DIRECTIVES.
[1] In the blog post about writing a novel, why did the idea of writing a novel intimidate the writer? Answer in one to three sentences.
[2] Answer these from the blog post about writing a novel:
(a) Why did the writer start the blog?
(b) What length of novel did the writer picture?
(c) When did the conversation with the writer's boyfriend take place?

QUOTED PASSAGE.

★ ★ ★ ★ ★ ★ ★

The last few months, I’ve been wondering about my novel. I started this blog to help me with it, but then I actually got caught up in flash fiction and posting and doing the blog thing and it pretty much fell by the way-side. I think it really started to intimidate me, this whole idea of writing a novel. I know what happens in the process of flash fiction, and just the thought of doing that for fifty to ninety thousand words really scared the hell out of me. Not only that, I kept telling myself I needed more time, more experience, more something before I could jump in. As we all know, those are all just excuses.
I kept hearing about NaNoWriMo, but I wasn’t necessarily interested. I had a conversation with my boyfriend about a week ago and he told me, as he’s continued to tell me through the past months, that I just need to do it. I’m there, I’m ready and I just need to sit down and write it. I just smiled and said thank you and told myself that he might think I’m ready, but he didn’t really understand.

★ ★ ★ ★ ★ ★ ★

Data items:

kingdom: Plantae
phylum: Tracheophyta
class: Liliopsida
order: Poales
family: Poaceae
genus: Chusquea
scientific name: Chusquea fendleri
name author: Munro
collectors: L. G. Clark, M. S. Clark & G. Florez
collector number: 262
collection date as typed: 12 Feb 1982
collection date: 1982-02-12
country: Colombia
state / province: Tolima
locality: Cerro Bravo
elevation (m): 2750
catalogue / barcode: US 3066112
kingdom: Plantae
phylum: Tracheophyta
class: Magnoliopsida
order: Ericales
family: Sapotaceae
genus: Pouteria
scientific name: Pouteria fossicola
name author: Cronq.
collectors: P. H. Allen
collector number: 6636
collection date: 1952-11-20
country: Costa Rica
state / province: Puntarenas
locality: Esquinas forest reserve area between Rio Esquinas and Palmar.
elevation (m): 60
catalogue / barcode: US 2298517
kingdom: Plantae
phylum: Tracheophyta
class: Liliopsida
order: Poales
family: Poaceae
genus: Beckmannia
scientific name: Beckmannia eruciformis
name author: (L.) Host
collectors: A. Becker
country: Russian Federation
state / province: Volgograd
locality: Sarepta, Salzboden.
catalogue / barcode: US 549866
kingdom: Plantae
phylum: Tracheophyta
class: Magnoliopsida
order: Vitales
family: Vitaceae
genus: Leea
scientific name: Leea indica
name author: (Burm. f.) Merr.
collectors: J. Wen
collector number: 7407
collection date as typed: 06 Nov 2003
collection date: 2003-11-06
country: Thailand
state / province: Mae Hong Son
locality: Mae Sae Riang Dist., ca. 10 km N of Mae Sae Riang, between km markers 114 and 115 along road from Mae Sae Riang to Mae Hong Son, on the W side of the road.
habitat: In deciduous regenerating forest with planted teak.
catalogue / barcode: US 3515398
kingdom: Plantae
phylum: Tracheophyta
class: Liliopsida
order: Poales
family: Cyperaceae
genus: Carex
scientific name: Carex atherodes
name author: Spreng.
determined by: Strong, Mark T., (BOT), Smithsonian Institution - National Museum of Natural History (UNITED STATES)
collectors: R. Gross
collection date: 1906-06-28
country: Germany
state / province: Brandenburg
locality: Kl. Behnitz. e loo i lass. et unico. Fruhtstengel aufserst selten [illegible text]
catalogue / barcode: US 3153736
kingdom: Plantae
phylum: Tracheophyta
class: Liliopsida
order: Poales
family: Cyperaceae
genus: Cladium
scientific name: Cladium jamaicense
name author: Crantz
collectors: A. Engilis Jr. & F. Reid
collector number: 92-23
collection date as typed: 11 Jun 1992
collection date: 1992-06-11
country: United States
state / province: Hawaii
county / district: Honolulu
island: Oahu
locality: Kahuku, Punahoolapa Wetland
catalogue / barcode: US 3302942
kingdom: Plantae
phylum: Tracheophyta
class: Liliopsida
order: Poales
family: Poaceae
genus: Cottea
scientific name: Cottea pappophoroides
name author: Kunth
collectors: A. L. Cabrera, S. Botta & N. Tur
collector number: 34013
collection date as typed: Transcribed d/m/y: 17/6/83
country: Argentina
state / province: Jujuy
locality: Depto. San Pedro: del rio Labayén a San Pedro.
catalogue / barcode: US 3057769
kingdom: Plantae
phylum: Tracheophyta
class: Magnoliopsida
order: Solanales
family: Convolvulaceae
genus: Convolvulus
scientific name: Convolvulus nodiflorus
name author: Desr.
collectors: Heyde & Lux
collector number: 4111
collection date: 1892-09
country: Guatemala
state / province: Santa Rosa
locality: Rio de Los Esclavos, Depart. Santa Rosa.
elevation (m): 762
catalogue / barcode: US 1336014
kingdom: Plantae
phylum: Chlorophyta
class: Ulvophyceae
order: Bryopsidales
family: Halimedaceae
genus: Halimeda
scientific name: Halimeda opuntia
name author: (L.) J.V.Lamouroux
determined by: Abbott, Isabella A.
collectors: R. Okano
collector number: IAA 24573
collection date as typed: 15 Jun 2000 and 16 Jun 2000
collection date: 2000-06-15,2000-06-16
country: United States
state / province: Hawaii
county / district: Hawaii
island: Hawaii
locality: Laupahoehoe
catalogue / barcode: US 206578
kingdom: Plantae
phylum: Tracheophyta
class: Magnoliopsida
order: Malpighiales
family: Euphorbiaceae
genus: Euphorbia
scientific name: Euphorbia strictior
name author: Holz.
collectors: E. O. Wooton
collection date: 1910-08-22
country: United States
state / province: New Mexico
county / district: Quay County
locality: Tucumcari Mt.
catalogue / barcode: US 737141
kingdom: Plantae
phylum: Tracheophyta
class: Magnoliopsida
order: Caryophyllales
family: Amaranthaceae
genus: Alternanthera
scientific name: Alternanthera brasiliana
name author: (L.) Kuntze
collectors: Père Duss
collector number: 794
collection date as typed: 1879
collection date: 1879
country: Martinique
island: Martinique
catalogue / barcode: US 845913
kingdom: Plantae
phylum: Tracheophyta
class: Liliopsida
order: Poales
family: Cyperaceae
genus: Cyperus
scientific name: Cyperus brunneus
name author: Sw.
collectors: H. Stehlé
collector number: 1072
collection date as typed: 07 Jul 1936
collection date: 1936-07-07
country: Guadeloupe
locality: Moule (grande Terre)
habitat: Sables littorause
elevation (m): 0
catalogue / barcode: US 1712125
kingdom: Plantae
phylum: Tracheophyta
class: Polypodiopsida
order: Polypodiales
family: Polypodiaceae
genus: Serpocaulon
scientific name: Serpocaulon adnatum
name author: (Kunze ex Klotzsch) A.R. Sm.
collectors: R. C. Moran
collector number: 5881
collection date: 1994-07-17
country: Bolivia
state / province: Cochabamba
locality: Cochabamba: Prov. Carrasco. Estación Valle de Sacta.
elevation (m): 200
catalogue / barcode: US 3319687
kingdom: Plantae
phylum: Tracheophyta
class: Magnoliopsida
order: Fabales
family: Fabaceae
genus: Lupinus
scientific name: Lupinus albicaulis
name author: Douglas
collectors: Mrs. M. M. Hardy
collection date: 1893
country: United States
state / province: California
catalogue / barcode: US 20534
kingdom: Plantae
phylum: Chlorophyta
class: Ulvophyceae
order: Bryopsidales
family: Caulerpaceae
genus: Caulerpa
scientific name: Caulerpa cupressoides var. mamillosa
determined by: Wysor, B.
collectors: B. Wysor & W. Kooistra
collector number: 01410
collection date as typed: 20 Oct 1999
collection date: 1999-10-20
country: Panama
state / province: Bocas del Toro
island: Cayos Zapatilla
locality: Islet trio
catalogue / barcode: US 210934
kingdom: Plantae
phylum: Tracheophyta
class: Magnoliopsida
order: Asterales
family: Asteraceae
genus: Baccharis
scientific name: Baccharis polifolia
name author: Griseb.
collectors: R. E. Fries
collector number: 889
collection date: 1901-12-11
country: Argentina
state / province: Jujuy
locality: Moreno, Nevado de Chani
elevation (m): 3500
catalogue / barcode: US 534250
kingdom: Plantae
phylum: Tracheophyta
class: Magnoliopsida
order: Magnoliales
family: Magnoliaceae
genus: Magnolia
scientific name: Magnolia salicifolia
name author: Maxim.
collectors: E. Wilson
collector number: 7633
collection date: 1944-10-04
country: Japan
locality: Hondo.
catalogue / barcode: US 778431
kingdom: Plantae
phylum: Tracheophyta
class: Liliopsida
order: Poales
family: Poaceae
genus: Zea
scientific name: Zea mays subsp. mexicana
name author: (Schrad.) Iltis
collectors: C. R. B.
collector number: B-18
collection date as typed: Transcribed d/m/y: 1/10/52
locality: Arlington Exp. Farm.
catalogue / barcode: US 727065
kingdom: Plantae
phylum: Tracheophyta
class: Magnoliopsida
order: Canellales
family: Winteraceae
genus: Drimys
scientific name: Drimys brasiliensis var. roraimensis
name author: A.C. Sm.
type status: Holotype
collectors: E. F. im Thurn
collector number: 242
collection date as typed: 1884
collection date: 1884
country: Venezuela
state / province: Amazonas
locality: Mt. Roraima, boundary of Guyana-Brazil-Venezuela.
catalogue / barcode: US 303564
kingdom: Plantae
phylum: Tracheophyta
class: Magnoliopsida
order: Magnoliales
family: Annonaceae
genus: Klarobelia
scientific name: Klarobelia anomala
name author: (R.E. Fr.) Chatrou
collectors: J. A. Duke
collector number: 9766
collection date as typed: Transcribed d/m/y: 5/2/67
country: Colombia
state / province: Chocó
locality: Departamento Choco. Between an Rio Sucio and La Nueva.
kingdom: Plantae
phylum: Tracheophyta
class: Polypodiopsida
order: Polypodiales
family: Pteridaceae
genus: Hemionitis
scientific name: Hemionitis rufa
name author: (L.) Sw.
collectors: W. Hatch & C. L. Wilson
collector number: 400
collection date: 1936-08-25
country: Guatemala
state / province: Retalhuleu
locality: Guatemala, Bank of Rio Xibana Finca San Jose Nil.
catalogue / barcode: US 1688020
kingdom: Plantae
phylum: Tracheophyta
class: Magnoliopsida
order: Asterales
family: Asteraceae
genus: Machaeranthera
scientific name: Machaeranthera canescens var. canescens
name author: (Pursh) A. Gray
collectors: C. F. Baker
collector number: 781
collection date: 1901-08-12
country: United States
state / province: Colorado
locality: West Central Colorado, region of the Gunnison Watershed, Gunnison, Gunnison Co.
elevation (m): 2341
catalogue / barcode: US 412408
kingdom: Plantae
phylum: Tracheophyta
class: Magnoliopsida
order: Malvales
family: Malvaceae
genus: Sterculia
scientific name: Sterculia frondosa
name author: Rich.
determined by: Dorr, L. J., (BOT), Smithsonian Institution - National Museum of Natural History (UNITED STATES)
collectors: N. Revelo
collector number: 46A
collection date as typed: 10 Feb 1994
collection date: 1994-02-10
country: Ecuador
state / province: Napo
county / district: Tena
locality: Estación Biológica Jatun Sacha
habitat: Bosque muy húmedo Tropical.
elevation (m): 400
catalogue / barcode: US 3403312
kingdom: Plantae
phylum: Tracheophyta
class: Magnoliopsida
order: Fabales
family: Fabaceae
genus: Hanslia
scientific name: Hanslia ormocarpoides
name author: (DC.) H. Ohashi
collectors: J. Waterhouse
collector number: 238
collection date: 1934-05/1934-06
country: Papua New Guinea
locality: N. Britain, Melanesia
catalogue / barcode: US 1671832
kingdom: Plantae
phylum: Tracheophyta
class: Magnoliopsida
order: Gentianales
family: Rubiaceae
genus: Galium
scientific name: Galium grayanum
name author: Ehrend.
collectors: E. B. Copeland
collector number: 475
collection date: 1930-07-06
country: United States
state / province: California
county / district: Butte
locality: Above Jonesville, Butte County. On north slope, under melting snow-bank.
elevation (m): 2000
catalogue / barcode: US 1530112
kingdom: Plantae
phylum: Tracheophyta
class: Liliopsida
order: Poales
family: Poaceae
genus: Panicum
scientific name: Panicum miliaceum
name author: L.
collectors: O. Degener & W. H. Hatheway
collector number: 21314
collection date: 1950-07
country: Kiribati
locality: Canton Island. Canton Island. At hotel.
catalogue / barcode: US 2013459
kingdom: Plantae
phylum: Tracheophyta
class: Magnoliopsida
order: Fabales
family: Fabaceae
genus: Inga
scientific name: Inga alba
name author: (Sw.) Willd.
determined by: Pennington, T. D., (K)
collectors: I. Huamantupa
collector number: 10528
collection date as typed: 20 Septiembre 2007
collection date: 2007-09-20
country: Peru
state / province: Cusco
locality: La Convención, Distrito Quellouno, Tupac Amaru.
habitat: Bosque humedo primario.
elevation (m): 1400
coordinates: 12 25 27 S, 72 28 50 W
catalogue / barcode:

★ ★ ★ ★ ★ ★ ★

TASK-BY-TASK OUTPUTS.
[1] The writer knew what the process of writing flash fiction involved, and the thought of doing that for fifty to ninety thousand words was frightening.

[2]
(a) To help with the novel.
(b) Fifty to ninety thousand words.
(c) About a week ago.